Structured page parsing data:

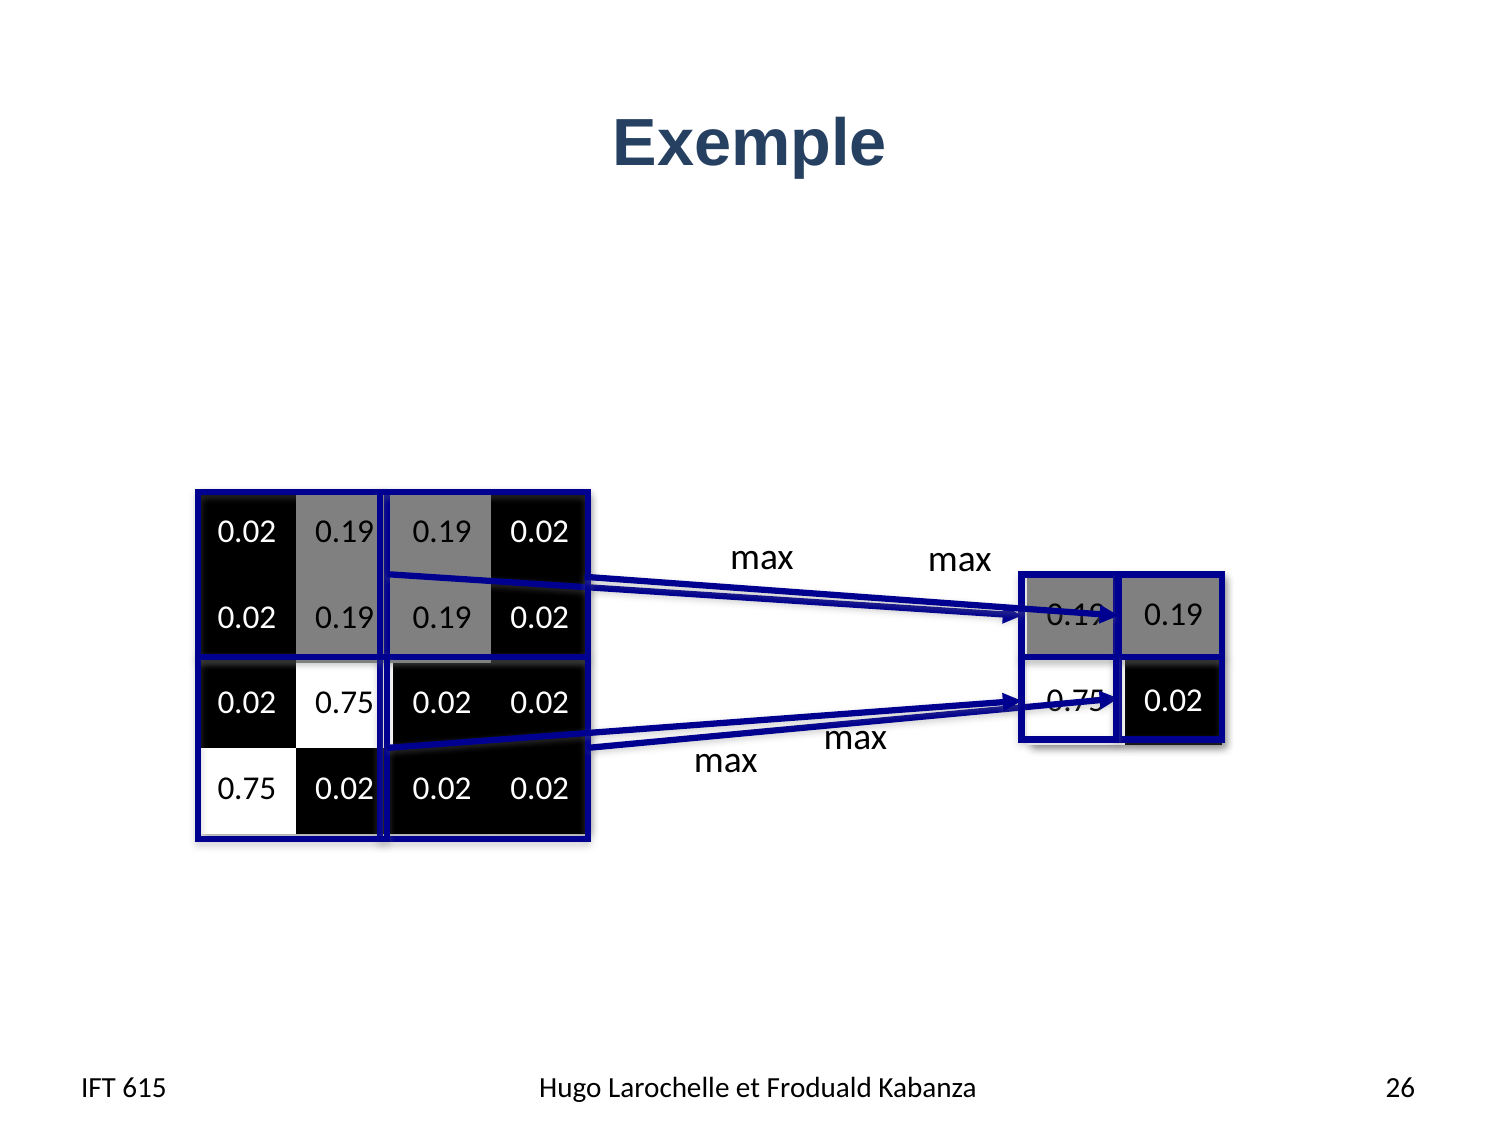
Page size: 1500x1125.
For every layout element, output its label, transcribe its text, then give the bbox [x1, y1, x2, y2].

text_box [197, 656, 1117, 839]
slide_number 26 [1080, 1056, 1431, 1117]
footer Hugo Larochelle et Froduald Kabanza [520, 1056, 996, 1117]
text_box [379, 491, 1223, 656]
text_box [1117, 656, 1223, 839]
title Exemple [75, 45, 1425, 233]
slide_number IFT 615 [66, 1056, 356, 1117]
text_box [197, 491, 378, 656]
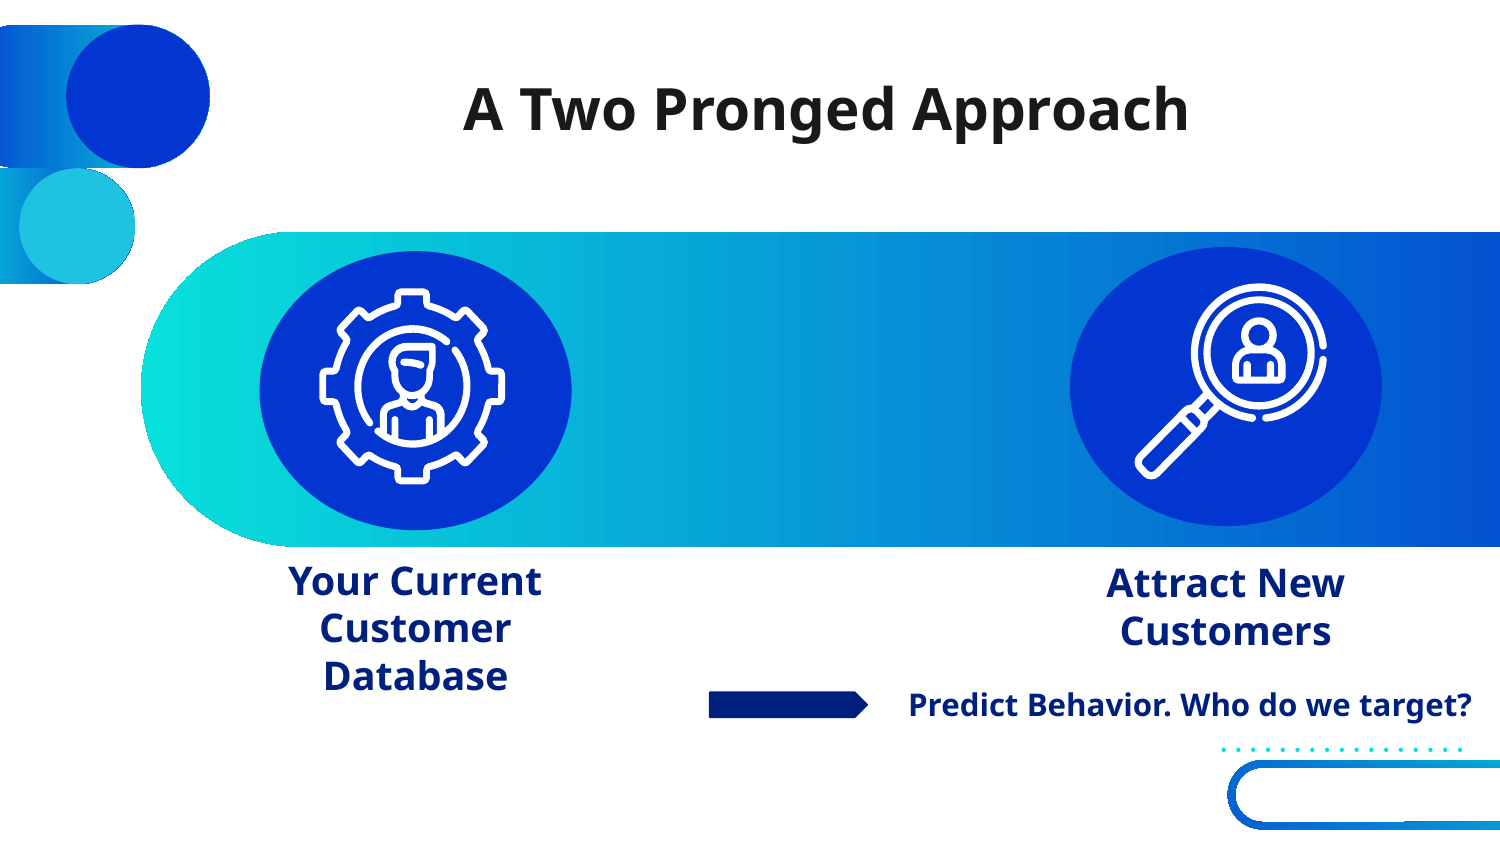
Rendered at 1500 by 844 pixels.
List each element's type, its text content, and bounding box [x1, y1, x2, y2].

text_box [709, 692, 868, 718]
text_box [1069, 246, 1382, 527]
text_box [0, 167, 136, 285]
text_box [319, 288, 505, 484]
subtitle Your Current Customer Database [226, 626, 605, 714]
subtitle Attract New Customers [1037, 581, 1415, 651]
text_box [1134, 283, 1327, 479]
title A Two Pronged Approach [216, 57, 1460, 152]
subtitle Predict Behavior. Who do we target? [893, 651, 1500, 738]
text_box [0, 24, 210, 169]
text_box [141, 231, 1500, 547]
text_box [259, 251, 572, 531]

### WHAT NEEDS TO BE DONE
Set down nothing but the lines from the one containing "For every layout" to the final line above, both included, with every picture left out.

### TASK RESULT
For every layout element, output its label, transcribe its text, then give the bbox [x1, y1, x2, y2].

text_box [197, 656, 1117, 839]
slide_number 26 [1080, 1056, 1431, 1117]
footer Hugo Larochelle et Froduald Kabanza [520, 1056, 996, 1117]
text_box [379, 491, 1223, 656]
text_box [1117, 656, 1223, 839]
title Exemple [75, 45, 1425, 233]
slide_number IFT 615 [66, 1056, 356, 1117]
text_box [197, 491, 378, 656]
Rendered at 1500 by 844 pixels.
List each element's type, its text content, and bounding box [x1, y1, x2, y2].

text_box [709, 692, 868, 718]
text_box [1069, 246, 1382, 527]
text_box [0, 167, 136, 285]
text_box [319, 288, 505, 484]
subtitle Your Current Customer Database [226, 626, 605, 714]
subtitle Attract New Customers [1037, 581, 1415, 651]
text_box [1134, 283, 1327, 479]
title A Two Pronged Approach [216, 57, 1460, 152]
subtitle Predict Behavior. Who do we target? [893, 651, 1500, 738]
text_box [0, 24, 210, 169]
text_box [141, 231, 1500, 547]
text_box [259, 251, 572, 531]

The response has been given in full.